Orchestration
In this approach, a single orchestrator is responsible for calling each microservice, determining whether to issue calls in sequence or in parallel, manipulating individual service responses along the way, and compiling the end result. An orchestrator can mix synchronous and asynchronous invocations.
AWS Step Functions
Orchestration is a good choice when there are logical branches in your process and you need a single place to encapsulate that logic. It is also useful when you want to implement the asynchronous claim check pattern. For example, standard workflows in Step Functions can pause a workflow and wait for a callback from another service. Using an orchestrator also improves monitoring and observability of a process.
Example: Step Functions
You can use Step Functions to coordinate multiple Lambda functions and other AWS services, to build complex workflows for microservice integration. This option is particularly useful for long-running, multi-step processes that involve several microservices.
You should consider using Step Functions if:
-
Your microservice integration involves complex, multi-step processes.
-
You need to maintain state across long-running operations.
-
You want to implement error handling and retry logic at the workflow level.
-
You need to coordinate both synchronous and asynchronous operations.
Step Functions offers a visual editor for designing complex workflows, which simplifies the process of creating and managing state machines. It provides built-in error handling mechanisms, including retry logic and error state management, which enhance the reliability and robustness of your applications. Standard workflows support long-running processes for up to one year, which is suitable for workflows that span extended periods. This option separates orchestration logic from application code, so it significantly reduces code complexity. This means that developers can focus on core business logic while Step Functions handles the flow control and coordination of distributed components.
For example, consider a loan approval process in a financial services application, which is illustrated in the following diagram. The process starts when a loan application is submitted.

In the state machine that's illustrated in the previous diagram, Step Functions orchestrates the following steps:
-
Validate application data (Lambda function)
-
Check credit score (Lambda function that calls an external API)
-
Assess risk (Lambda function)
-
If high risk, route to manual review (human approval task)
-
If approved, initiate loan disbursement (Lambda function)
-
Send notification to applicant (Amazon SNS)
You can use this approach to manage a complex, potentially long-running process reliably, with built-in error handling and the ability to include both automated and manual steps.
Considerations:
-
Design your state machine carefully to handle all possible scenarios.
-
Perform steps in parallel where possible.
-
Use the built-in error handling and retry mechanisms in Step Functions for both permanent and temporary failures.
-
Consider using standard or express workflows based on your use case. Express workflows might be preferable for short-duration or high-volume workflows.
-
Monitor execution metrics to optimize your workflow.
-
Use nested workflows to encapsulate and reuse functionality across multiple state machines.
-
For complex workflows, consider using Amazon Bedrock Agents as an alternative to Step Functions.

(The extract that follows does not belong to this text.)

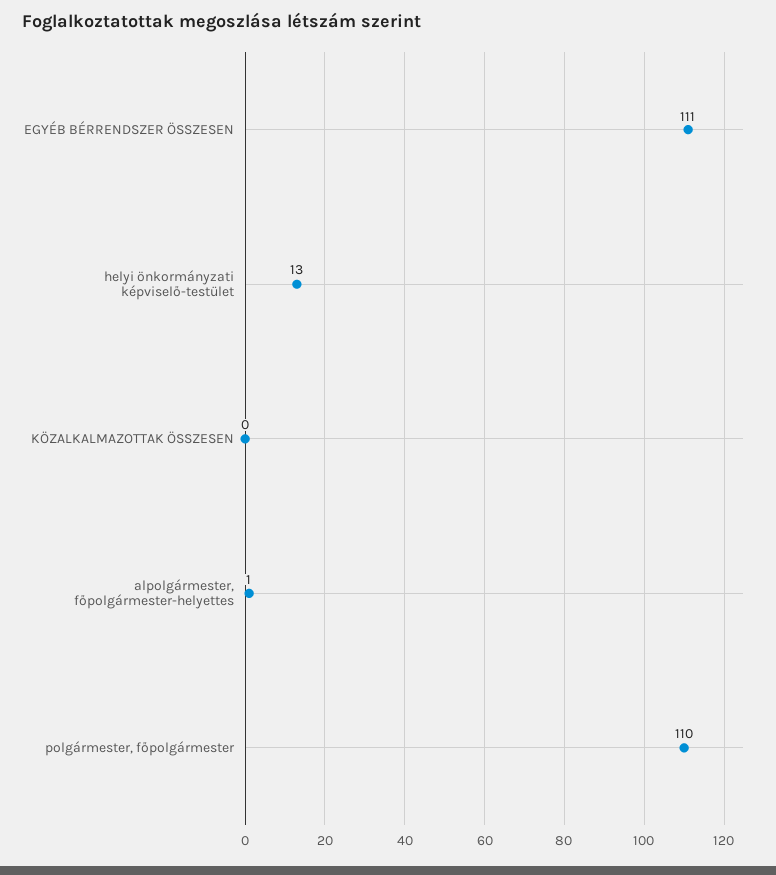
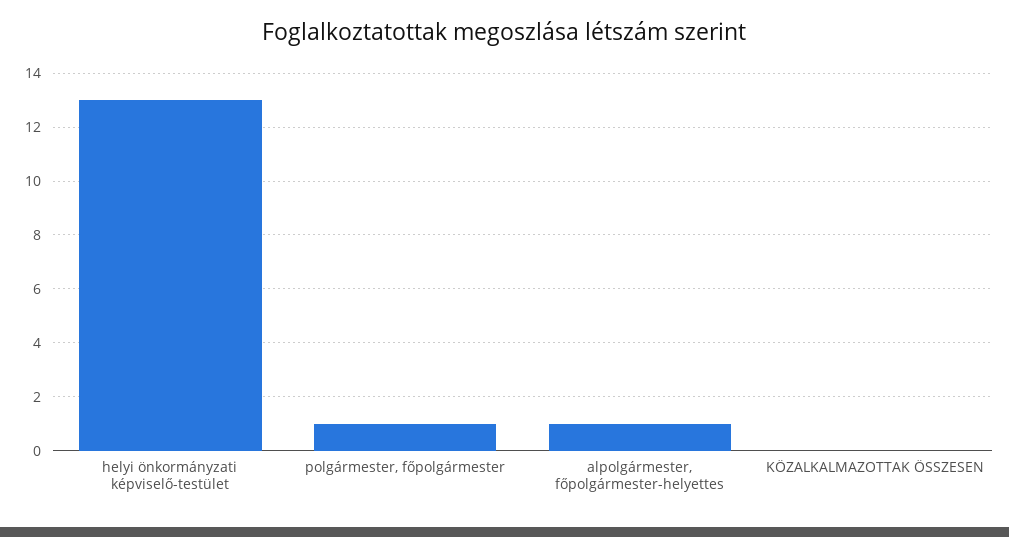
EGYÉB BÉRRENDSZER ÖSSZESEN: 111 -> none
polgármester, főpolgármester: 110 -> 1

For more information, see the Step Functions documentation.
Example: Amazon MWAA
If your organization already uses Apache Airflow, Amazon MWAA is a natural choice as a workflow orchestrator. In Apache Airflow, you build your workflows as directed acyclic graphs (DAGs) by using Python. The DAG representation of the state machine that's illustrated in the Step Functions section might look like this:

For information about working with DAGs, see the Amazon MWAA documentation.
Key differences between Step Functions and Amazon MWAA
-
Step Functions is a fully-managed serverless service, so there is no infrastructure to pre-provision and no need to schedule a maintenance window. Amazon MWAA must be deployed ahead of time, and you choose the size and number of nodes in your cluster.
-
In Step Functions, you can author state machines in a variety of ways, including Workflow Studio, directly as JSON, or using the AWS Cloud Development Kit (AWS CDK). Apache Airflow DAGs are written in Python.
-
With Step Functions, you incur no cost when there are no workflows running. With Amazon MWAA, you will incur costs even when no DAGs are running.